Arviance Bryant is trying to catch up.
After her position at the Wilder Foundation was cut because of the COVID-19 pandemic, the mother of two high schoolers fell three months behind on rent. A federal stimulus check covered two months, and a St. Paul Bridge Fund grant covered the third — but by that time, she had fallen another month behind.
"I feel like a squatter situation, sitting in the house without being able to pay rent — that has never happened to me," said Bryant, 35, who said she was approved for unemployment in mid-July. "It's very hard, but I feel like you've just got to get up every day and figure it out."
The St. Paul Bridge Fund, an emergency cash assistance program for families and businesses that lost income as a result of COVID-19, drew nearly 5,300 applications from families, less than a quarter of whom got a check. Three months later, the money is gone, but the need remains — and it's only expected to grow when the statewide eviction moratorium and $600 federal unemployment supplement come to an end.
"For us to be able to do this — it was life-changing, but it definitely isn't enough," said Council Member Nelsie Yang, who represents part of the East Side. "We definitely need to continue thinking about how we can support families."
A Star Tribune analysis of city data, obtained through a public records request, shows applications were concentrated in the city's lowest-income areas. More than 1,000 applications came from a single East Side ZIP code that includes the Payne-Phalen and Dayton's Bluff neighborhoods, where about 40% of households earn less than $35,000 a year, according to Minnesota Compass.

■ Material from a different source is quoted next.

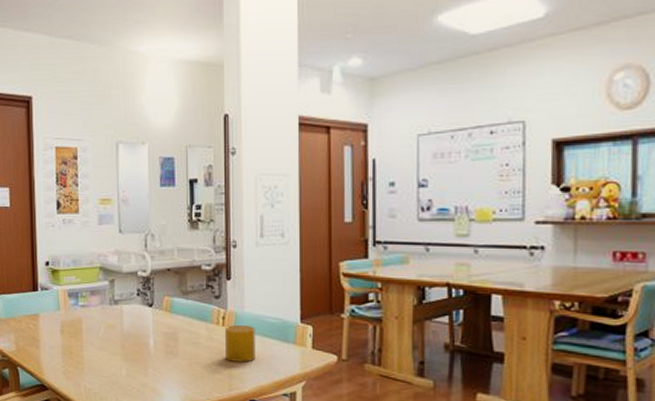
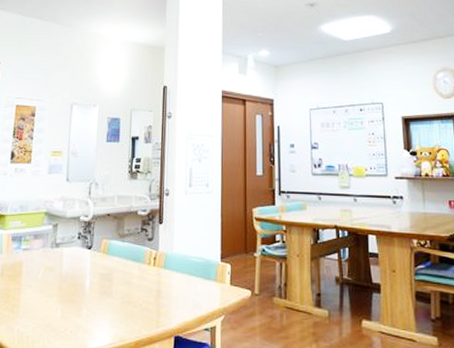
cup: present [224,325,255,363] -> none [155,265,182,300]

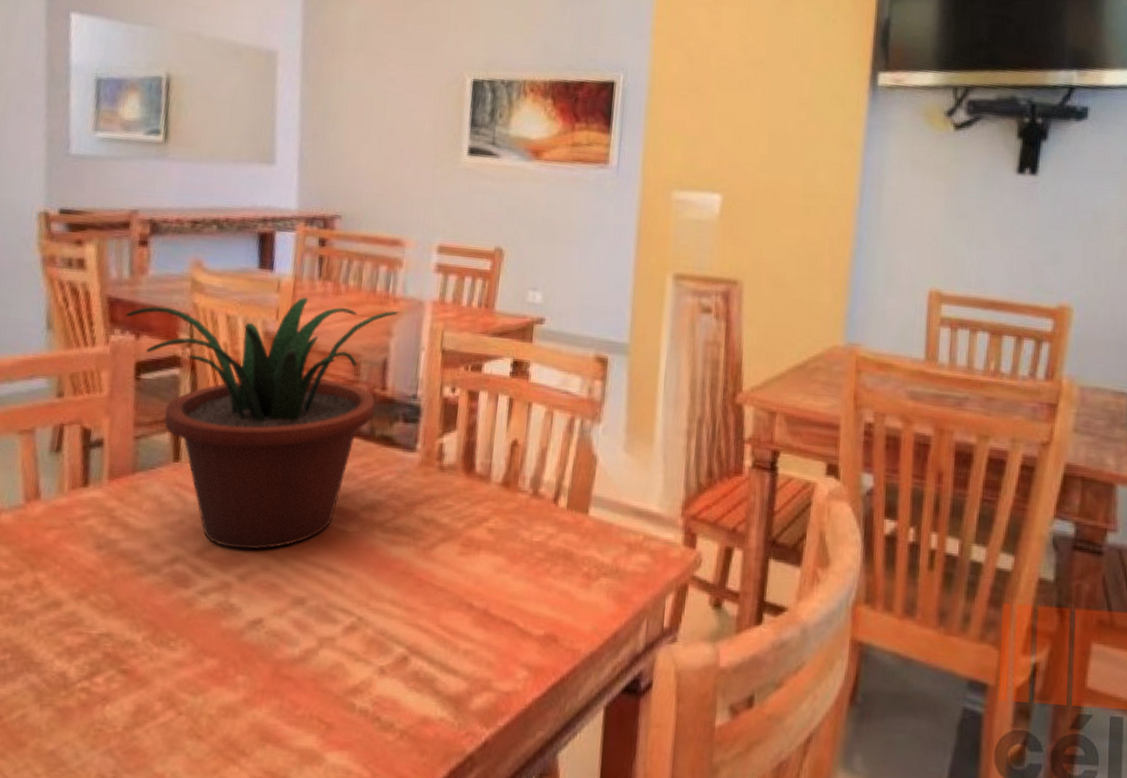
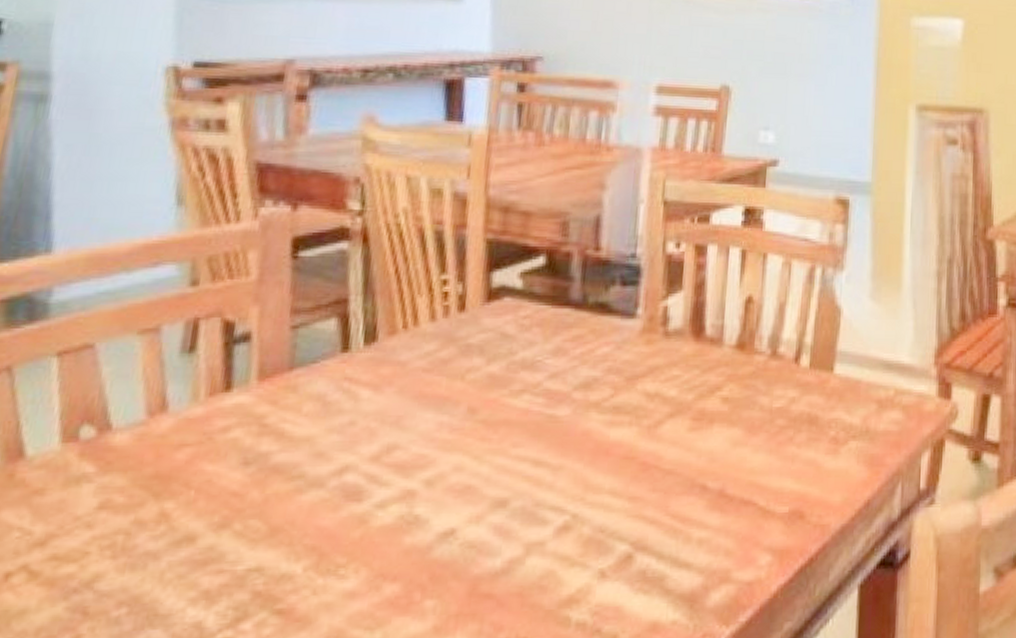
potted plant: present [126,297,398,550] -> none [279,151,612,449]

Council Member Dai Thao, whose First Ward had 879 family applicants, said he wasn't surprised to learn where applications were concentrated.
"If we look at the poverty map, it aligns with that," he said. "If we look at the rental properties and the disparities, all of that aligns."
St. Paul officials built the Bridge Fund from scratch, using about $4 million in city and philanthropic dollars. City staff combed through the applications from families and 2,032 from businesses — including more than 1,000 that were ineligible because they were from outside the city. Those who got grants — $1,000 for families and $7,500 for businesses — were selected at random.
St. Paul Deputy Mayor Jaime Tincher said she helped review Bridge Fund applications, and the stories that people told, their anxiety and fear, were "heart-wrenching."
"We were going through application by application, and we were just rooting for them," she said.
Tincher said the Bridge Fund did what it was supposed to do: It provided a stopgap for people who had been laid off or had their work hours cut in the early days of the pandemic. The city is projecting a multimillion-dollar budget shortfall for 2020 and plans to make substantial cuts in 2021, but Tincher said officials are continuing to look for ways to help residents struggling with immediate issues like housing and food insecurity.
"There's a lot of Bridge Fund-type of work that is going on in a lot of spaces, but I don't know that it will look exactly like the Bridge Fund did," she said, "because it really was to meet a very specific need based on the information that we knew about the pandemic at that time."
Congress is debating another round of virus aid that would include direct payments to families. Community organizers say they'd also like to see the city provide another round of cash assistance — potentially using CARES Act dollars — and work to reach people who didn't apply the first time, such as immigrants who face language barriers and residents living here illegally who may be anxious about providing personal information to the government.
Though applications were available both online and by phone in multiple languages, data show nearly all applicants filed in English.
"If you look at all the applications, you can probably see that most of the people were not immigrant business owners or immigrant families," said Isabel Chanslor, an organizer in St. Paul. "It was necessary to have internet, it was necessary to have a computer, and it was necessary to be comfortable with filling out that kind of form and having all of that information ready."
Neighborhood organizations and independent organizers are putting together assistance programs of their own. But like the city, their resources are limited.
The Greater East Side and Payne-Phalen district councils partnered with a food shelf to distribute food on Sundays in June, serving about 1,500 people a week, said Athena Hollins, Payne-Phalen board president and a candidate for state representative. The West Side Community Organization raised $38,000 to provide emergency cash assistance to about 80 families, "specifically focusing on the undocumented community," said housing organizer Charlotte Colantti.
While programs like the Bridge Fund are helpful, she said, a one-time payment is "a drop in the bucket compared to the need that exists."
"What I think I see happening is that there's a lot of attention given to COVID job loss in the immediate, and the long-term ramifications of this financial crisis are going to get a lot less attention," Colantti said. "And it's going to be a lot less exciting to help people when it's six months in."
Bryant, the former Wilder Foundation employee, said she never imagined her position would be cut. And right now, there's no end in sight: With a work background related to education, school closures have limited her options for finding a new job.
Help from others, including people she met through her job at Wilder, has been a saving grace.
"I can't imagine me struggling this hard and not having the community," Bryant said. "I know I can get through it somehow, because we got through it — we're getting through it."